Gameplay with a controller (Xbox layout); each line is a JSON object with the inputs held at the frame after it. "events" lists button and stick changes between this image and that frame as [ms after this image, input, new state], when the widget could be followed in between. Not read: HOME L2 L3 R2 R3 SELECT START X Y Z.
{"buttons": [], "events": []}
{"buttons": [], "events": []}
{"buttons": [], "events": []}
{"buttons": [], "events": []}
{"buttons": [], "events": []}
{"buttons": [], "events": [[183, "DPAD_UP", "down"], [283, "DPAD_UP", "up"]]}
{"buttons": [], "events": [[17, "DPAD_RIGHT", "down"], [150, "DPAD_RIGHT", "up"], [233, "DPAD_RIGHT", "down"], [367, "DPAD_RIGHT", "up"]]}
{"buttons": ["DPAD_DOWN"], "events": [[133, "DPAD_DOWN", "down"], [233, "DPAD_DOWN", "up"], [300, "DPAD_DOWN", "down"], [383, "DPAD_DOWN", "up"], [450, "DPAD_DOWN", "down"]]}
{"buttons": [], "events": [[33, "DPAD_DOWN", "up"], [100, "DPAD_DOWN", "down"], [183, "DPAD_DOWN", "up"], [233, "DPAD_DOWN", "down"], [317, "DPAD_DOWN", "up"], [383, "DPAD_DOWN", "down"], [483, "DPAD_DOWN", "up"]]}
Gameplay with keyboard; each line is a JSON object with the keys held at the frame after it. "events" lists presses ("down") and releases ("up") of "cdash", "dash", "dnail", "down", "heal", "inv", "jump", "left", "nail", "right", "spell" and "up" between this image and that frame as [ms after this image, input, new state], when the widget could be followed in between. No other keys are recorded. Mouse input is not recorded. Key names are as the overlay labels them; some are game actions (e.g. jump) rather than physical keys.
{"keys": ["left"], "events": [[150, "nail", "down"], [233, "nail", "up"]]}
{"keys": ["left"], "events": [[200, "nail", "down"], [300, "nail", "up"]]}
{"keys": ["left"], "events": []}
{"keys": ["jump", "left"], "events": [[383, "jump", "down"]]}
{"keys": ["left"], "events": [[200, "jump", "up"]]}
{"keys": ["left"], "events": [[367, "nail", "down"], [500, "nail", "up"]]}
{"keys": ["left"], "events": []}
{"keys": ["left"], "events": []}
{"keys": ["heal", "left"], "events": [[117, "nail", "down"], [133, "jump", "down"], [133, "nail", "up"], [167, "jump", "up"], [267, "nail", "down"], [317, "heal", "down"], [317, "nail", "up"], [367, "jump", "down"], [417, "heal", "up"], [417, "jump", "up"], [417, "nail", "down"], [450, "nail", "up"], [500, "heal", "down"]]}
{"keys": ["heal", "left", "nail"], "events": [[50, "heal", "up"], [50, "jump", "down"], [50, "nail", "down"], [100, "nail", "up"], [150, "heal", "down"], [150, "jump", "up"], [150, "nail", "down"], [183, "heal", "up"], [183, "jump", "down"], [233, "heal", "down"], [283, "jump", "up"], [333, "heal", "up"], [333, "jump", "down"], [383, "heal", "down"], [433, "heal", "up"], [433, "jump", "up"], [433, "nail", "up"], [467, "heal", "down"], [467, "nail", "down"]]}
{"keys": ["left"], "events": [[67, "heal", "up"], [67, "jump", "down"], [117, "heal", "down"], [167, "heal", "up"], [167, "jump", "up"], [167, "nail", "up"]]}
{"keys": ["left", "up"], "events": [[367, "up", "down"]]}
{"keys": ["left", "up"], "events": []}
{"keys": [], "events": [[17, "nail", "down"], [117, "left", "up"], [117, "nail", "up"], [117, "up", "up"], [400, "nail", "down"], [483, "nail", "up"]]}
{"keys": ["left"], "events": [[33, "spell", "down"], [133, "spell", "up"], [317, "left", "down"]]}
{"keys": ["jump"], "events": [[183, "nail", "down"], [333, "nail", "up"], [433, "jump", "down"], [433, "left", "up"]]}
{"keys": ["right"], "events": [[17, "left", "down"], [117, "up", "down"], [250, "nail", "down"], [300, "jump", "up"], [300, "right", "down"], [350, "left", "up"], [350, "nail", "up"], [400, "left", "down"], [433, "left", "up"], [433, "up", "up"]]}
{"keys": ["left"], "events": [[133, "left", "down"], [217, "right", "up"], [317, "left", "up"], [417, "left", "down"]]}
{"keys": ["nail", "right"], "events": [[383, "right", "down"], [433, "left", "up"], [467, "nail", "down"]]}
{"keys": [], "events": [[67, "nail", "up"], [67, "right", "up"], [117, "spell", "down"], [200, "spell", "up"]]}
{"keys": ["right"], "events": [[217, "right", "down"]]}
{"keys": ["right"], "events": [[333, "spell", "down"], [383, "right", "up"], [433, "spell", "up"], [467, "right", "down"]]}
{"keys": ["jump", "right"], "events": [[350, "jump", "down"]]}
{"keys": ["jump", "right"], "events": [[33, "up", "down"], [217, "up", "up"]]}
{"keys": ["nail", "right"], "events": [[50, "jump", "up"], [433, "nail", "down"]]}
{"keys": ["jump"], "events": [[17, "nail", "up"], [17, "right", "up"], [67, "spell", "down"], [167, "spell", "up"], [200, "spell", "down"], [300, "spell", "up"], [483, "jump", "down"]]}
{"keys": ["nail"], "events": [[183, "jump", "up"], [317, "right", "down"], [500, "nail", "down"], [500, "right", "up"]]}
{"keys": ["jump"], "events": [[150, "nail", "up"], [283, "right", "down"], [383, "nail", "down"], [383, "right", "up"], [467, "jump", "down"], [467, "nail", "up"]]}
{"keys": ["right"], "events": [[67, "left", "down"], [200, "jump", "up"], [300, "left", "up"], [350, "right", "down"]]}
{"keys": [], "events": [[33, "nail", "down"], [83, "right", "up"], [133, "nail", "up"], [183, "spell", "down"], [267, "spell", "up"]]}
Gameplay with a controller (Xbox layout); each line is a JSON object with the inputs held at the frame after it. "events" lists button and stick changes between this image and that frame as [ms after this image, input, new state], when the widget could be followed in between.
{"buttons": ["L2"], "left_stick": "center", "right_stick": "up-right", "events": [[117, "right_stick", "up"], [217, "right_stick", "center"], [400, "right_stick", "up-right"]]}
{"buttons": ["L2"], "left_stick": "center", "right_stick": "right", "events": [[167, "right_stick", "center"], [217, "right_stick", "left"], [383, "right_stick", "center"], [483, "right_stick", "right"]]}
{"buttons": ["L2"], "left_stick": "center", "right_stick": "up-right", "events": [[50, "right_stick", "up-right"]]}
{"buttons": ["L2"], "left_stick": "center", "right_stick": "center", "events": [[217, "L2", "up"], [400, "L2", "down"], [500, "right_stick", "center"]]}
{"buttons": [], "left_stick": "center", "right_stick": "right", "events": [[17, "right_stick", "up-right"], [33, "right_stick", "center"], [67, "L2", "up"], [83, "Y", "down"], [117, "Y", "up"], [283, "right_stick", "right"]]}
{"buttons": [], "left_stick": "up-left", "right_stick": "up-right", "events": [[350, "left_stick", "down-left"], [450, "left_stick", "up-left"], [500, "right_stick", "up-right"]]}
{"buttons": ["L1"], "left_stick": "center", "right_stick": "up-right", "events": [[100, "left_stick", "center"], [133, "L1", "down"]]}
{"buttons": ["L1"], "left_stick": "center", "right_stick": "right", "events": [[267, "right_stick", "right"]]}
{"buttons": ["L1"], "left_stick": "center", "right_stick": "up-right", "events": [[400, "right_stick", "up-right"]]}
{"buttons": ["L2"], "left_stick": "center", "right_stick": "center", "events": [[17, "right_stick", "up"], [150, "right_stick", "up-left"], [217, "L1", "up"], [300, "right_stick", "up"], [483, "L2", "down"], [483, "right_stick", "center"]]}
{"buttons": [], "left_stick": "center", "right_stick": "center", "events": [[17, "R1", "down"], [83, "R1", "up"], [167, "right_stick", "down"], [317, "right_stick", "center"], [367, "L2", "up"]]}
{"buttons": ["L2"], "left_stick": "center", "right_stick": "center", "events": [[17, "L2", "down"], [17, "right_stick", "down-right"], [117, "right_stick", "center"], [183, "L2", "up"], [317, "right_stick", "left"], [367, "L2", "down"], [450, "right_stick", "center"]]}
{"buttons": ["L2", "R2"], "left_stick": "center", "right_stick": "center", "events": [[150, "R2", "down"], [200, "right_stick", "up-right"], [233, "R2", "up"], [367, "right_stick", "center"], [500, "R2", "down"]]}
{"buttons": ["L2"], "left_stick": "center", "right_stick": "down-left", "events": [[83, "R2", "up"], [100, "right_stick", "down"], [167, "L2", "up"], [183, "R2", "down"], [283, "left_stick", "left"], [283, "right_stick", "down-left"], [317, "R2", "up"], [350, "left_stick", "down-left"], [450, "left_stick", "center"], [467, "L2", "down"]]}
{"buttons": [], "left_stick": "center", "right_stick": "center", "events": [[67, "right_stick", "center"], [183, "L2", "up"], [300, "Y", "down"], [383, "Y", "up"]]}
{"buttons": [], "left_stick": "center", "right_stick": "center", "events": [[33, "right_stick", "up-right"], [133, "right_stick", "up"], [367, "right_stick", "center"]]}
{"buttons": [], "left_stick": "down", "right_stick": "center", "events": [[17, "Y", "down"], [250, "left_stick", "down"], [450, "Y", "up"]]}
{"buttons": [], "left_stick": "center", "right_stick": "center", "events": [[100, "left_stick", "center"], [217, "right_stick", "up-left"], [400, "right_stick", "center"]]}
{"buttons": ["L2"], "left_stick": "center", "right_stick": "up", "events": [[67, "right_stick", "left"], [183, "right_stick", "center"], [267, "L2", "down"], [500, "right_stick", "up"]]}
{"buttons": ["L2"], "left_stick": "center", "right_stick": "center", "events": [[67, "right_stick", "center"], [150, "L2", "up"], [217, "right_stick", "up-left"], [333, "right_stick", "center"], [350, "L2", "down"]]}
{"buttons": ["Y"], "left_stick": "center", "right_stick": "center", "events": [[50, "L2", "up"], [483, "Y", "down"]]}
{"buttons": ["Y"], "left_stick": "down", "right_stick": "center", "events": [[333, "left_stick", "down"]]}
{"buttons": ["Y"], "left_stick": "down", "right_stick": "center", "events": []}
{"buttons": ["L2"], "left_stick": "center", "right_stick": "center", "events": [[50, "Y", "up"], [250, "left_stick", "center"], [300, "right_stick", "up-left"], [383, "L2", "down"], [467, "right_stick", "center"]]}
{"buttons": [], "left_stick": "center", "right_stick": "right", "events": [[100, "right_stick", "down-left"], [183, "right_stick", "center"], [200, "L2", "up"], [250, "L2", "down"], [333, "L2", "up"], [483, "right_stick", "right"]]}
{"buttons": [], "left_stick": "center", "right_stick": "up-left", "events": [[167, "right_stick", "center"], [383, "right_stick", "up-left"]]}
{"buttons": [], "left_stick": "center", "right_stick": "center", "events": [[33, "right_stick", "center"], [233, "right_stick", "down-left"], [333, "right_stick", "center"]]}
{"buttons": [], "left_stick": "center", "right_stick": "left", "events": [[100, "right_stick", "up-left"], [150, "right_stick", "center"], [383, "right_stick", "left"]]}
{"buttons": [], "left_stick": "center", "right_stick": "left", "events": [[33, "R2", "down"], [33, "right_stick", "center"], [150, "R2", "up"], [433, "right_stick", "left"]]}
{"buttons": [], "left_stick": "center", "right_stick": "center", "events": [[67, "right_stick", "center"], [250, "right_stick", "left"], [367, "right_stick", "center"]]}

| Task requirements |
Every line of the material that includes the word "state" needs to be copied.

| Solution to this task |
Gameplay with a controller (Xbox layout); each line is a JSON object with the inputs held at the frame after it. "events" lists button and stick changes between this image and that frame as [ms after this image, input, new state], when the widget could be followed in between. Not read: HOME L2 L3 R2 R3 SELECT START X Y Z.
Gameplay with keyboard; each line is a JSON object with the keys held at the frame after it. "events" lists presses ("down") and releases ("up") of "cdash", "dash", "dnail", "down", "heal", "inv", "jump", "left", "nail", "right", "spell" and "up" between this image and that frame as [ms after this image, input, new state], when the widget could be followed in between. No other keys are recorded. Mouse input is not recorded. Key names are as the overlay labels them; some are game actions (e.g. jump) rather than physical keys.
Gameplay with a controller (Xbox layout); each line is a JSON object with the inputs held at the frame after it. "events" lists button and stick changes between this image and that frame as [ms after this image, input, new state], when the widget could be followed in between.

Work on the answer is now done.